Она налила ему ровно глоток в свободную чашку.
– Как ты? Как отец? – Алексей поцеловал матери руку и уселся напротив.
– Отец в оранжерее. Снимает урожай с экспериментальных образцов, завтра он представит их в Университете.
Алексей скривился, впрочем, так, чтобы мать не заметила.
Эйлеры жили на престижной Пречистенке, в старинном доме, окружённом садом, но ради своих исследований отец снёс старый флигель и поставил за домом несколько оранжерей. В них он выращивал из заграничных семян разного рода ботанические экземпляры, чем снискал себе славу «чудака». Хотя вслух его обычно называли «большим оригиналом».
– А я, как видишь, пью чай.
Алексей кивнул. Для матери это было отдельное, наполненное особым смыслом действие.
– Мама, скажи, какого нотариуса посоветовать знакомому? Чтобы приличный был для статского советника?
Мать не спеша поставила чашку.
– И потому ты сорвался приехать? Удивительно…
Она внимательно посмотрела на сына, взглядом задавая вопросы, на которые ей хотелось бы знать ответы, но ведь взрослый сын не расскажет…
– Вариант только один. Господин Мендель. Старый, сухой, ни слова поверх дела. Зато обладает феноменальной памятью. Мог бы быть прекрасным карточным шулером, но, к сожалению, безукоризненно честен. – Елена Сергеевна улыбнулась своей шутке. – Он помнит все документы, которые составил за последние пятьдесят лет. Ведёт семейные дела поколениями. И не сказать ведь, что дорого. Я бы рекомендовала выбирать его.
Алексей вскочил. Не очень вежливо так скоро прощаться, но того, что рассказала мать, ему было достаточно.
Тут из-за угла дома показался отец. Он шёл в запачканной землёй домашней куртке и фартуке, высоко вскидывая колени, держа в руках пупырчатый оранжевый плод. Лицо его выражало ни с чем не сравнимый восторг исследователя, у которого получилось. Алексей ощутил привычный укол стыда. Этот похожий на взъерошенную цаплю человек не был отцом, которым хотелось гордиться. Он был долговяз, неуклюж и, к сожалению, смешон.
Алексей вспыхнул от собственных мыслей и от того, что заметил понимающий взгляд матери.

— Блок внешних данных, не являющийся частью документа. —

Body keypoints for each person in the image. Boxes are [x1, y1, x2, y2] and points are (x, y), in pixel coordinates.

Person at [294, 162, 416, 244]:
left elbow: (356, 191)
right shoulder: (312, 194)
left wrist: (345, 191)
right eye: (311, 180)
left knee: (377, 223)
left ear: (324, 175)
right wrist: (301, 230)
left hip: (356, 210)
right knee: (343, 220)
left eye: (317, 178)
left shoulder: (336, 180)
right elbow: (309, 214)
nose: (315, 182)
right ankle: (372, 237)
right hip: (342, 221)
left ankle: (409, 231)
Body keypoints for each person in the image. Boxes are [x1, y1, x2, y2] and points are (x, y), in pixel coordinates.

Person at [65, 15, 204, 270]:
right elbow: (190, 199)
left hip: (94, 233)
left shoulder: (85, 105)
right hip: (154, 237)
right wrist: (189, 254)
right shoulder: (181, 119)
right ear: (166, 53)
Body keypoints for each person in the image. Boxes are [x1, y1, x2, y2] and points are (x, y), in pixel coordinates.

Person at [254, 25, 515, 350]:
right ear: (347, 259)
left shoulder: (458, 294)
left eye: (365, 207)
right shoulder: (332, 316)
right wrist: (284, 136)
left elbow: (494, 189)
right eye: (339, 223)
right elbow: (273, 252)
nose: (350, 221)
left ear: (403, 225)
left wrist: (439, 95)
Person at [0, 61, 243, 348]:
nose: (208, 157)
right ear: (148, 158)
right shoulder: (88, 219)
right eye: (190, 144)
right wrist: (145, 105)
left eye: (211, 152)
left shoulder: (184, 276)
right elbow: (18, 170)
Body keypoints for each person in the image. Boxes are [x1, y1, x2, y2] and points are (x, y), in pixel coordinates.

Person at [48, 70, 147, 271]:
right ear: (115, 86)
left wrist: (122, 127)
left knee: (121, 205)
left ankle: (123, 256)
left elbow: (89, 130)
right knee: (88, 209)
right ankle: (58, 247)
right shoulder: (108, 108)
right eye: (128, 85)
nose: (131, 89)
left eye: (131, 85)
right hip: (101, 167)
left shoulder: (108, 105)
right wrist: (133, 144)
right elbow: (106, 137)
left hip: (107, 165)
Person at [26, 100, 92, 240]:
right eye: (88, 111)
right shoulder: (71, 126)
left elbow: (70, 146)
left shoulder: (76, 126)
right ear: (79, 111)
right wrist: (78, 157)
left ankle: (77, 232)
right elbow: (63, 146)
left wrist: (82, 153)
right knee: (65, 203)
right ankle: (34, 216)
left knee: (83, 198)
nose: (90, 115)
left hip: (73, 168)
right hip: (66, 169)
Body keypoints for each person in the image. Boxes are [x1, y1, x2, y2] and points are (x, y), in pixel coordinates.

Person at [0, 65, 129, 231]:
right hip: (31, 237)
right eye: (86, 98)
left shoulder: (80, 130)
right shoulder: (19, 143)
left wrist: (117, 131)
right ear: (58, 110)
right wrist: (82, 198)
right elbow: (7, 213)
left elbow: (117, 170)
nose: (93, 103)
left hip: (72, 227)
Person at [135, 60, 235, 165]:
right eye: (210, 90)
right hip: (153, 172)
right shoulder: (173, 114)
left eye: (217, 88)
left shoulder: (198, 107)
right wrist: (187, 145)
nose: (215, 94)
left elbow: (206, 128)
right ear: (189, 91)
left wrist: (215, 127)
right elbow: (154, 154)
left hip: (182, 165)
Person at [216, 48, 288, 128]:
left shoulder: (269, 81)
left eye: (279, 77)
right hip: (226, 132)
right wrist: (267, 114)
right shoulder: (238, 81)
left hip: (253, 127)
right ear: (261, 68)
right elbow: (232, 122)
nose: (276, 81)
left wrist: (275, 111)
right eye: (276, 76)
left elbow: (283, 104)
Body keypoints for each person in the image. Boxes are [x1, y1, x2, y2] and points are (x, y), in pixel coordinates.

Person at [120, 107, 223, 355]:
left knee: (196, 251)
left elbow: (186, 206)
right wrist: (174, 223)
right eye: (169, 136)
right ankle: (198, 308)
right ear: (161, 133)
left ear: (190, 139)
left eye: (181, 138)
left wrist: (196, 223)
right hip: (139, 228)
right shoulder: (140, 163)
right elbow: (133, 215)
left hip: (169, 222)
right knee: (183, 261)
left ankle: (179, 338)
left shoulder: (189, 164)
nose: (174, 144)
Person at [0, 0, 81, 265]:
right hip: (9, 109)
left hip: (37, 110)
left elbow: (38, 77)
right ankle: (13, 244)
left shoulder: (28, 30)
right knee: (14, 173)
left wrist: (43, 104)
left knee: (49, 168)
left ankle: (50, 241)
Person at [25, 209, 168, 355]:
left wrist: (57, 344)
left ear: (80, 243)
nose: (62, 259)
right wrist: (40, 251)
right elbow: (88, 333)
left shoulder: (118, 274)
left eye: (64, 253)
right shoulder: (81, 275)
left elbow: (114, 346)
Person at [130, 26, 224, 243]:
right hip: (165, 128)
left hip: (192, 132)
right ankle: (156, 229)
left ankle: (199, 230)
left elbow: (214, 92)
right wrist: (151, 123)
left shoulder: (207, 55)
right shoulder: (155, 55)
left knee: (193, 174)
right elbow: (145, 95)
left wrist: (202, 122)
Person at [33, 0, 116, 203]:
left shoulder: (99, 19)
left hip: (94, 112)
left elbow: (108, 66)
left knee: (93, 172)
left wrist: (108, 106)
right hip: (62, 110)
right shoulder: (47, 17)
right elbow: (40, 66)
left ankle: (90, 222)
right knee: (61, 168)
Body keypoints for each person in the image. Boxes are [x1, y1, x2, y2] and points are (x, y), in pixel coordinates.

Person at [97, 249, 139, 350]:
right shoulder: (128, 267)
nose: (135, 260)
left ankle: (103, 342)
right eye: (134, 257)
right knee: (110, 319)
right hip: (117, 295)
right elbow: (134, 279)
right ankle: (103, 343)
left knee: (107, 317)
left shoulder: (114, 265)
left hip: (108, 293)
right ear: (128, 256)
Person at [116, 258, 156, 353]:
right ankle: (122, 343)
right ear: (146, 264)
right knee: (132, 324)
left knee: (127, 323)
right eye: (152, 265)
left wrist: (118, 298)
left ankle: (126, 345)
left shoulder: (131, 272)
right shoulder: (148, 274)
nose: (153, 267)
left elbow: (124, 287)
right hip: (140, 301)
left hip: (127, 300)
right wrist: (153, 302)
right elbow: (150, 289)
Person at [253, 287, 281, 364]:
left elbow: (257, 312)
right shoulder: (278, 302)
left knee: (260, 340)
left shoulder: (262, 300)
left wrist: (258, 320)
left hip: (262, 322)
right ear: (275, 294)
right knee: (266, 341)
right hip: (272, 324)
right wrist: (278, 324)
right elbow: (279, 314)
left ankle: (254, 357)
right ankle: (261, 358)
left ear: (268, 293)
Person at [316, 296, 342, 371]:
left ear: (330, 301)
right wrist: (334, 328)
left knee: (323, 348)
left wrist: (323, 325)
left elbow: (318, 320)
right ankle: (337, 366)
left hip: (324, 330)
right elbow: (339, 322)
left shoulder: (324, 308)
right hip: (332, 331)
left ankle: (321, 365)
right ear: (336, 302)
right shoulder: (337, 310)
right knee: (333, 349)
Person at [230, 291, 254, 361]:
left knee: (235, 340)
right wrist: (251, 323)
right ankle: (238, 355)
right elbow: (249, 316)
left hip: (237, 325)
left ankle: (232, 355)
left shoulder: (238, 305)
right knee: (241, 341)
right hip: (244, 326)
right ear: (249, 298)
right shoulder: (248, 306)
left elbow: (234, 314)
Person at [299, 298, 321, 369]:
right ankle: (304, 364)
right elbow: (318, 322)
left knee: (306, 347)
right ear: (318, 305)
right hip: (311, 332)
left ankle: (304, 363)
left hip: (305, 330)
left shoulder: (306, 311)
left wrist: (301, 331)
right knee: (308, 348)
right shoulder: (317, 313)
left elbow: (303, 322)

Он был похож на мать и совершенно не имел ничего общего с отцом, долгоносым веснушчатым человеком. Время от времени московские сплетницы возвращались к вопросу, каким образом фрейлина двора красавица Елена Сергеевна стала женой заурядного профессора ботаники, да ещё и иностранца по происхождению. С точки зрения света это мезальянс.

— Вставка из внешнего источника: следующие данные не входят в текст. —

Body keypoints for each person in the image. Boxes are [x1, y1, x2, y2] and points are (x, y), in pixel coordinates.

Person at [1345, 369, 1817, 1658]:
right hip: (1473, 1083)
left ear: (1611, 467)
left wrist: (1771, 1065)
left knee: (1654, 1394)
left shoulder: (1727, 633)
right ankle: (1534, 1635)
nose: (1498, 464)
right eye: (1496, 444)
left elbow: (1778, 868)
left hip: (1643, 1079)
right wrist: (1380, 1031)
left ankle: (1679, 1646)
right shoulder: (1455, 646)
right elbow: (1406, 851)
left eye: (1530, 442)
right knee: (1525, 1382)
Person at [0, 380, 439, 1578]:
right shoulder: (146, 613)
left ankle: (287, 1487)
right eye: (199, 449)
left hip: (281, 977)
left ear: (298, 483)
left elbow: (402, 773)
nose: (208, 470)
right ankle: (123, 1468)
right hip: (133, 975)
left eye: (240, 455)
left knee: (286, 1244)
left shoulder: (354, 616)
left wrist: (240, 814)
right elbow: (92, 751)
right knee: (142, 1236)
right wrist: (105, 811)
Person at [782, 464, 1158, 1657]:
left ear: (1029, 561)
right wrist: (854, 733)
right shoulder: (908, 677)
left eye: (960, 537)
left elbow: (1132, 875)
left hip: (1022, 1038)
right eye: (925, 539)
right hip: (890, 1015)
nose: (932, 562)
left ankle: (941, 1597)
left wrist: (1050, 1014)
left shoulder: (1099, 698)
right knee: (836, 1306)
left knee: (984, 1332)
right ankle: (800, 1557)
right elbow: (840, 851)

– Алекс, друг мой! Как ты, что ты? – Отец, помахивая оранжевым плодом, похлопал Алексея по плечу веснушчатыми ручищами, испачкал землёй и сам же принялся неловко отряхивать.
– Всё хорошо. Я на минутку, проведать.
– Жаль! Я хотел показать тебе новые Momordica charantia exemplars…
Русский язык у отца был нечист, и он, не тушуясь, мешал его с латынью, родным немецким и английским. Последний он выучил специально для матери, которая, следуя моде, предпочитала его французскому.
Шутливо поклонившись Елене Сергеевне, отец произнёс:
– Madam, I’m afraid to get you dirty, I will adore you from a distance. Алекс, друг мой, я надеюсь, ты заглянешь к нам… словом, see you later. Прости, момордика не может ждать.
После этого он прижал к себе оранжевого уродца и убежал по неотложным ботаническим делам. Алексей с досадой посмотрел ему вслед.
– Алёша. – Мать неслышно подошла сзади и сказала негромко, но очень нежно: – Ты знаешь, Алёша, многие люди обладают умом, красотой, талантами, но стремительно растрачивают всё и остаются пустыми. Однако если в человеке есть доброта и интерес к жизни, он всегда полон. Нам с тобой невероятно повезло, сын.
Алексей рвано кивнул и поспешил удалиться. Везения своего он не ощущал.